“Deplatformization (…) entails a systemic effort to push back encroaching radical right-wing platforms to the fringes of the ecosystem by denying them the infrastructural services needed to function online”. – José Van Dijck, Tim de Winkel and Mirko Tobias Schäfer (Utrecht University)
A new PERITIA journal article by Utrecht University researchers José Van Dijck, Tim de Winkel and Mirko Tobias Schäfer has been published on the journal News Media & Society.
Under the title “Deplatformization and the governance of the platform ecosystem”, the work analyzes deplatformization as an implied governance strategy by major tech companies to “detoxify the platform ecosystem of radical content while consolidating their power as designers, operators, and governors of that same ecosystem”.
The article explores the various strategies launched by major tech companies to govern right-wing platforms within their online environments. Examples of these strategies include the recent ban of the former US president Donald Trump from Twitter and the suspension of his accounts on Facebook, Instagram and YouTube, as well as the ban of Parler from Google’s and Apple’s app stores.
This cascade of events in the digital world raises a fundamental question for digital governance: “Who is responsible for governing the platform ecosystem and who controls its infrastructure?”
The authors focus their analysis on the case of Gab, one of the well-known fringe platforms that has survived several rounds of deplatformization since its inception in 2017. In these governance processes, two concepts are fundamental to acknowledge different levels of governance in the hierarchical online ecosystem: deplatformization and deplatforming.
Deplatforming refers to “the removal of one’s account on social media for breaking platform rules” (Rogers, 2020: 1).
“Deplatformization is different from deplatforming: it entails a systemic effort to push back encroaching radical right-wing platforms to the fringes of the ecosystem by denying them the infrastructural services needed to function online”.

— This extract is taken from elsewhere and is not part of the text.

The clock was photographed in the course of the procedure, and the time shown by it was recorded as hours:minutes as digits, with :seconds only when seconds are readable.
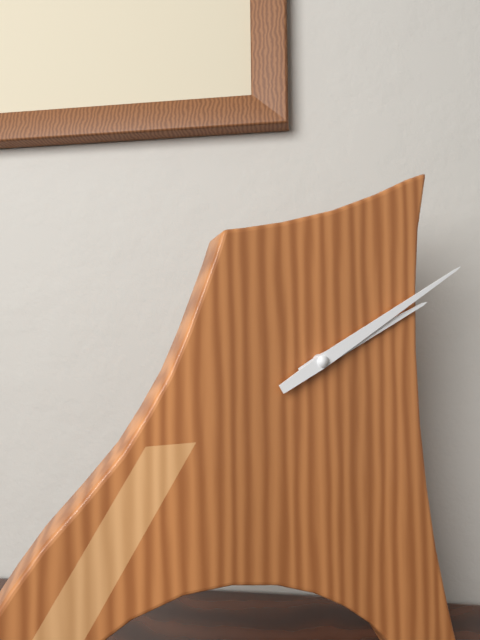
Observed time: 2:10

“We identify several deplatformization strategies, using Gab as an example of a platform that survived its relegation and which subsequently tried to build an alternative at the edge of the mainstream ecosystem. Evaluating deplatformization in terms of governance, the question that arises is who is responsible for cleansing the ecosystem: corporations, states, civil society actors, or all three combined? Understanding the implied governance of deplatformization is imperative to assess the higher stakes in future debates concerning Internet governability.”.